Nothing outside the range below should be printed. Output exactly the lines from the line with "年・34年・35年・36年・37年・38年・39年・平成8年" to the line with "Alemania nazi haciendo mata", both included.

┌──

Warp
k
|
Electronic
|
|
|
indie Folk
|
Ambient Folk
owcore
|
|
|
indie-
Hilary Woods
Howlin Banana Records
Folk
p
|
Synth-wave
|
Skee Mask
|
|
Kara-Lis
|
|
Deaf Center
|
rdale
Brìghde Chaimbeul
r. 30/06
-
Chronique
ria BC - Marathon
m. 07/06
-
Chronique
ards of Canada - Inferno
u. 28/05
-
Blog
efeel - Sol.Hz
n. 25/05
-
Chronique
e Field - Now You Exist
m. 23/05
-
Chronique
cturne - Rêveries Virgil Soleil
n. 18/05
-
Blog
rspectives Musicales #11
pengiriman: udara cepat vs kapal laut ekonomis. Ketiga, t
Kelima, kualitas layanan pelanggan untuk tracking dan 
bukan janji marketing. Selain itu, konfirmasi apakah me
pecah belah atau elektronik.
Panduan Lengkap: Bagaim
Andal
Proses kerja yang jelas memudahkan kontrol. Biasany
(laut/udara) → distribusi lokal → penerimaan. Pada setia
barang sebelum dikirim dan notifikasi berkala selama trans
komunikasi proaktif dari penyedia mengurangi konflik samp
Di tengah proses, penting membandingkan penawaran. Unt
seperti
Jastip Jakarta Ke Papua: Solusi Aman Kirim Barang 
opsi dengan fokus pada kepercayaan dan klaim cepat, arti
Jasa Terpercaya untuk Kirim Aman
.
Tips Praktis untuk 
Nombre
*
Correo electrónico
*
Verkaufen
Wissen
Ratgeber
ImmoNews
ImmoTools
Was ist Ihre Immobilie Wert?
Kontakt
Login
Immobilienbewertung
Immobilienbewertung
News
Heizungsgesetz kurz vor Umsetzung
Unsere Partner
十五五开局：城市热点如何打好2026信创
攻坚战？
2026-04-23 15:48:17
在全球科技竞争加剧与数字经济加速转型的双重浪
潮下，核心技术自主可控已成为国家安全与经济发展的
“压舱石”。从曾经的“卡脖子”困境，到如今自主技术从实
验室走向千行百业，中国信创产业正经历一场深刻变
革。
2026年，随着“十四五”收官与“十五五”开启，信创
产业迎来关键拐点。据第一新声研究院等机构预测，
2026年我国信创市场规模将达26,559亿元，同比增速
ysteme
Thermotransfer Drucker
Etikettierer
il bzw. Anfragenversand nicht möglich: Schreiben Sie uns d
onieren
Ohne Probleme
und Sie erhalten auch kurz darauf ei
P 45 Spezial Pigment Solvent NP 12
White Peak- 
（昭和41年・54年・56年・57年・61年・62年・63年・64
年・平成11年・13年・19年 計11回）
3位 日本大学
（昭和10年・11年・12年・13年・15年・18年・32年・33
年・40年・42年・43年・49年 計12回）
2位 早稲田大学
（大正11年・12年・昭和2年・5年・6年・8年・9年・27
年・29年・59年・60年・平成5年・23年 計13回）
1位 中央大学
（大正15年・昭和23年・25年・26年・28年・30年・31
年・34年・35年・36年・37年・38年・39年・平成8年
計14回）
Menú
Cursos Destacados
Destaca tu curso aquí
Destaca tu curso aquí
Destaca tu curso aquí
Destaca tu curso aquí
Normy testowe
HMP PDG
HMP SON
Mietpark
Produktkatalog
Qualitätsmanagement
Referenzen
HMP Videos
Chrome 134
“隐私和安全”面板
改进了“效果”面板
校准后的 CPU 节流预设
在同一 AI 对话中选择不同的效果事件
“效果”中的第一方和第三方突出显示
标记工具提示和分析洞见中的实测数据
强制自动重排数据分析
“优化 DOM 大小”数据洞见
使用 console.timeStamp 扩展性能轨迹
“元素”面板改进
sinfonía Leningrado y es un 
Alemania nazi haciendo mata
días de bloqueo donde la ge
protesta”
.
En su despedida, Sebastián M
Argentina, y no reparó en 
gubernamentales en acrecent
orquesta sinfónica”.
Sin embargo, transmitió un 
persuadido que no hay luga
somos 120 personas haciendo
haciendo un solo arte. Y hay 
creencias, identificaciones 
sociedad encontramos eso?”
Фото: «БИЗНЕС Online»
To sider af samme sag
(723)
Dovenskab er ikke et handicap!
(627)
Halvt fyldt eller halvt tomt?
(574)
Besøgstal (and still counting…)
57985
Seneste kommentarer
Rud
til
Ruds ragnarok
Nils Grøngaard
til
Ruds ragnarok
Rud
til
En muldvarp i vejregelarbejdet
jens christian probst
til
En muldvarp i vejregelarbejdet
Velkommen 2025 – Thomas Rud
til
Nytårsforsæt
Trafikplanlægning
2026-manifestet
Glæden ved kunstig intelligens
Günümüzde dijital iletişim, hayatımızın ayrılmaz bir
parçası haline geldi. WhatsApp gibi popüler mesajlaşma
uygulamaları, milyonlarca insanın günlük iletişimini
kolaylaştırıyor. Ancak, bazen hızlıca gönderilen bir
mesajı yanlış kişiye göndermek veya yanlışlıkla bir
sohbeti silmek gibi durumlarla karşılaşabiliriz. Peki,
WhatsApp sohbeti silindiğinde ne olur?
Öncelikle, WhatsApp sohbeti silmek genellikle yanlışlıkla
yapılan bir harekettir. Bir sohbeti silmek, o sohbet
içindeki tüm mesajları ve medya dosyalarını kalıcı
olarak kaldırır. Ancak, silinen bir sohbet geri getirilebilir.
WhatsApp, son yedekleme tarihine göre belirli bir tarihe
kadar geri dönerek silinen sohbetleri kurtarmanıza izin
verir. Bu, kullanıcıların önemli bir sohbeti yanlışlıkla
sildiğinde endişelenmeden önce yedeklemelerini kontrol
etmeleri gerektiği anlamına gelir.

└──

### Task response
年・34年・35年・36年・37年・38年・39年・平成8年
計14回）
Menú
Cursos Destacados
Destaca tu curso aquí
Destaca tu curso aquí
Destaca tu curso aquí
Destaca tu curso aquí
Normy testowe
HMP PDG
HMP SON
Mietpark
Produktkatalog
Qualitätsmanagement
Referenzen
HMP Videos
Chrome 134
“隐私和安全”面板
改进了“效果”面板
校准后的 CPU 节流预设
在同一 AI 对话中选择不同的效果事件
“效果”中的第一方和第三方突出显示
标记工具提示和分析洞见中的实测数据
强制自动重排数据分析
“优化 DOM 大小”数据洞见
使用 console.timeStamp 扩展性能轨迹
“元素”面板改进
sinfonía Leningrado y es un 
Alemania nazi haciendo mata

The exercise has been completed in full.